|Date(s):||September 11, 1842|
|Location(s):||Washington City, District of Columbia|
|Tag(s):||Abolitionism, african americans, Religion|
|Course:||“America, 1820-1890 (2010),” Furman University|
Upon entering the vibrant city of Georgetown and embarking upon a new career path as a teacher, Miss Caroline Healey Dall found herself at once confronted with questions she relied upon her religious convictions to answer. In her diary, Caroline documented her day-to-day life and travels, as well as her dreams, passions, and concerns. After the Panic of 1837 left her father bankrupt, Caroline set out to do what she could to aid her family’s troubled situation. As a young woman of only twenty years, Caroline began teaching at Miss English’s school in Georgetown, D.C. On her second day at the school, a young slave girl named Christie came up and asked her for a lesson.
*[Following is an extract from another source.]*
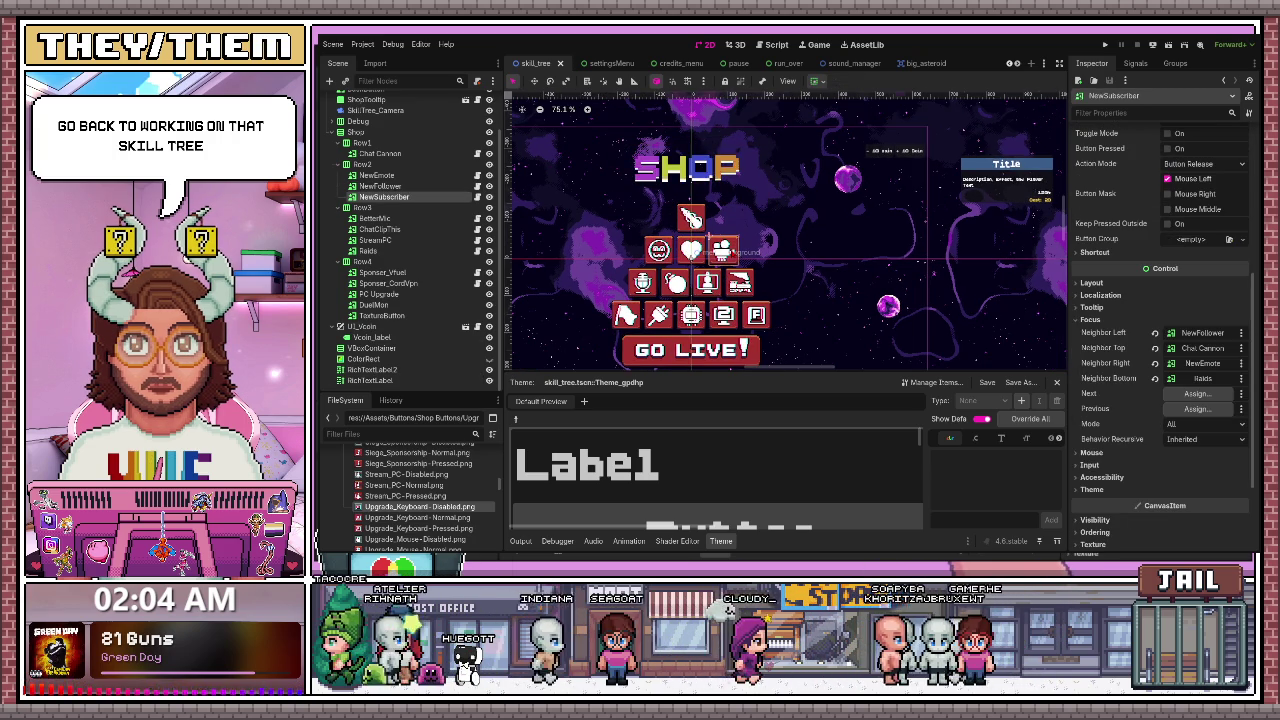
left_click(675, 283)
After thirty minutes or so of reading and history lessons, Christie admitted she feared she would never be free. Caroline replied “The whites must be servants of God Christie—and you are very happy now.” The conversation continued for some time as Christie and Caroline discussed God’s plan and the reasons why blacks could not all be free at once, “… it is because few of you are wise enough, and good enough to be trusted with liberty.” Caroline cited various biblical passages referencing the important, and sometimes trying, relationship between servant and master. She concluded her entry with ruminations over her homesickness, as well as her hope that God would unveil her fate and intended duty in the world.
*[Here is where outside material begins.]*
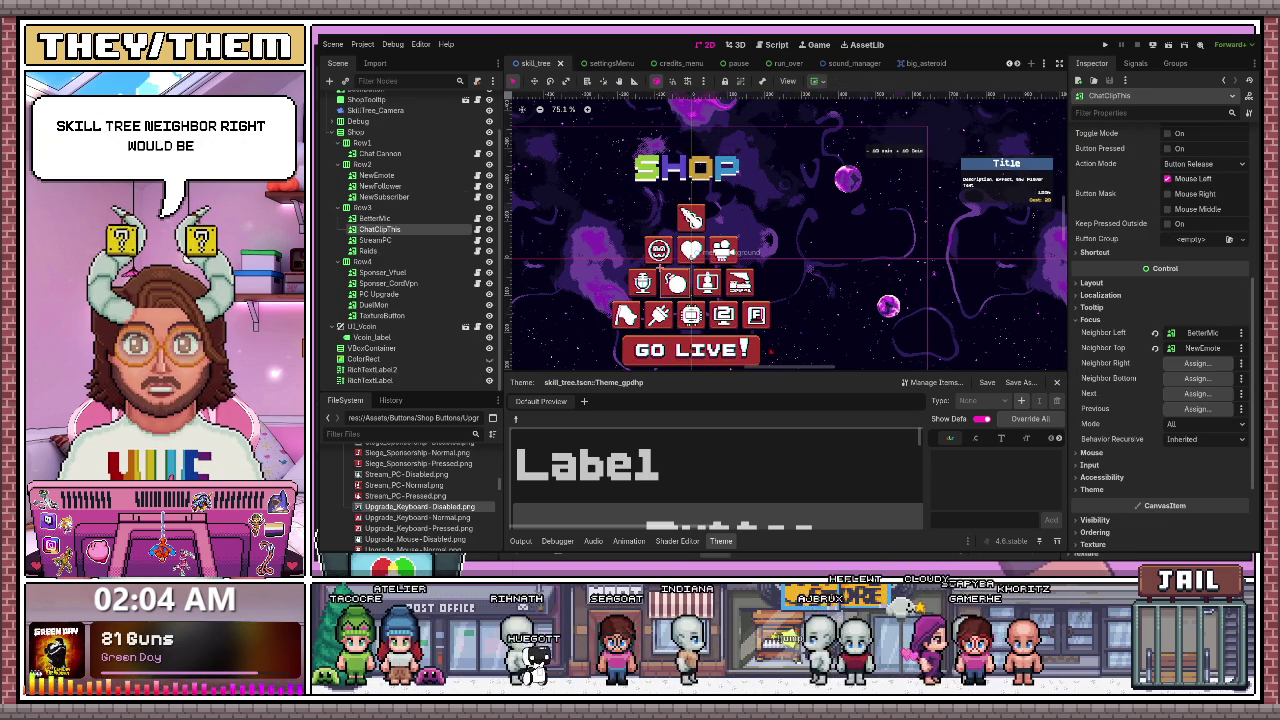
left_click_drag(375, 240, 1200, 363)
It may seem odd that Caroline, who was deeply grounded in her religious faith as a Unitarian, spoke out against the abolition of slavery. This anti-abolitionist attitude, however, prevailed in the early 1840s throughout most of the North. In Caroline’s hometown of Boston, only seven years prior to this entry’s inscription, William Lloyd Garrison, the editor of the abolitionist newspaper The Liberator was dragged through the streets and almost hung by an anti-abolitionist mob until he was rescued by local law enforcement. To many, slavery was an institution that seemed remote and irrelevant in day-to-day life. Abolitionists also posed a direct challenge to the local elites in cities nationwide, challenging the status quo and threatening to empower not only the enslaved, but free blacks and women as well. It was also a system which had stimulated the growth of northern business, the very industry that Caroline’s father worked in as a merchant in Boston. Caroline’s attitudes toward abolitionism were no doubt shaped by the prevailing attitudes of the time as well as her upbringing as a wealthy merchant’s daughter in New England.